**About this task**
Carry the article on myeloma and bone marrow cancer forward from its final sentence.

**Extract provided**
>>>>

Dr. Hannes Koornhof (Chairman of SACHAS) MBChB, FCP (SA), Dip HIV Man (SA), Cert Clin Haematology (SA) Phys
Most of you reading this would have probably never heard of such a disease. My hope is, after taking time to read this, that you will know what myeloma is and have a better understanding of bone marrow cancer in general. So, let’s get started!
Your bone marrow is the factory where all your blood cells are made. This includes red blood cells (they carry the oxygen in your blood), white blood cells (your body’s defence against infections) and platelets (small fragments that prevent and stop bleeding). The production of these cells by the bone marrow is very well controlled by your body, both in terms of the amount and the type of cells produced. If you have an infection, for instance, your body tells the stem cells in your bone marrow to make more white blood cells to help fight the infection. In such instances, an immature, baby cell gets produced in your bone marrow which then needs to go through various stages of growth and development to become a mature white blood cell. It is then released from the bone marrow into your bloodstream to go and do the job it was destined for, to fight the infection.

<<<<

**Dataset extract**
>>>>

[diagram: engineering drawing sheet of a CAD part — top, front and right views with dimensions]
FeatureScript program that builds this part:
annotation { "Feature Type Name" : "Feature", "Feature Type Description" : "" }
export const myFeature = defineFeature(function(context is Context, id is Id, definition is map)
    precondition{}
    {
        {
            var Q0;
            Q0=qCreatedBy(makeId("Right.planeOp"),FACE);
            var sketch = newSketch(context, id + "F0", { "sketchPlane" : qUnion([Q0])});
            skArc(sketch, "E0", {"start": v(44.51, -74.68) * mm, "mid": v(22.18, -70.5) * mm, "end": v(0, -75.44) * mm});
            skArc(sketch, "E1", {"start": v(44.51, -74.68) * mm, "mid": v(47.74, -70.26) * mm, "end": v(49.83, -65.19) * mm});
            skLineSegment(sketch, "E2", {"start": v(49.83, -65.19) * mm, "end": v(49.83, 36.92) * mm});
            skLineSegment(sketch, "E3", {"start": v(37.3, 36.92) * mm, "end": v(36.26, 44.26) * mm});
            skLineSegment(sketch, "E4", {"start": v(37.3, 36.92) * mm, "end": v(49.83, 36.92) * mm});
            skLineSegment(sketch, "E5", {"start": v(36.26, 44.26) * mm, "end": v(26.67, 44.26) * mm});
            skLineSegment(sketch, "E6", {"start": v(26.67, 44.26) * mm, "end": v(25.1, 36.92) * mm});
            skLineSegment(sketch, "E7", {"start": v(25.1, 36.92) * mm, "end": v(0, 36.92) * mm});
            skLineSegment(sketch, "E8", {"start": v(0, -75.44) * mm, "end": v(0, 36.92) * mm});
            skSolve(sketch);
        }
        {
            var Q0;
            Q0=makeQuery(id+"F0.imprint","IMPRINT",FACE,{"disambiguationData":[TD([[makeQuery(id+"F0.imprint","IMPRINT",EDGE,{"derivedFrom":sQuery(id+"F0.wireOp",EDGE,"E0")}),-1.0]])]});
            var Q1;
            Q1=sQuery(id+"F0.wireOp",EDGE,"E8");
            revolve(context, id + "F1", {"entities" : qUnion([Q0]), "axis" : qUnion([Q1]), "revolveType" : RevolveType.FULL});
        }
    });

<<<<

**Reply to the exercise**
This process usually runs quite smoothly, but things can, unfortunately go horribly wrong. Sometimes your body makes a mistake in the production of a white blood cell, almost like a programming error which occurs in the DNA (blueprint) of the cell. It often recognizes its mistake and corrects it, but occasionally this abnormal cell has the ability to hide from your body’s defences, doesn’t listen to your body’s commands anymore and can start to increase in number without anything controlling it. This causes a variety of problems and is then called cancer. Depending on the type of white blood cell and where in its development the programming error occurs, a person can either develop a type of bone marrow cancer (usually leukaemia or myeloma) or lymphoma (glandular cancer), which is also a type of cancer that develops from an abnormal white blood cell.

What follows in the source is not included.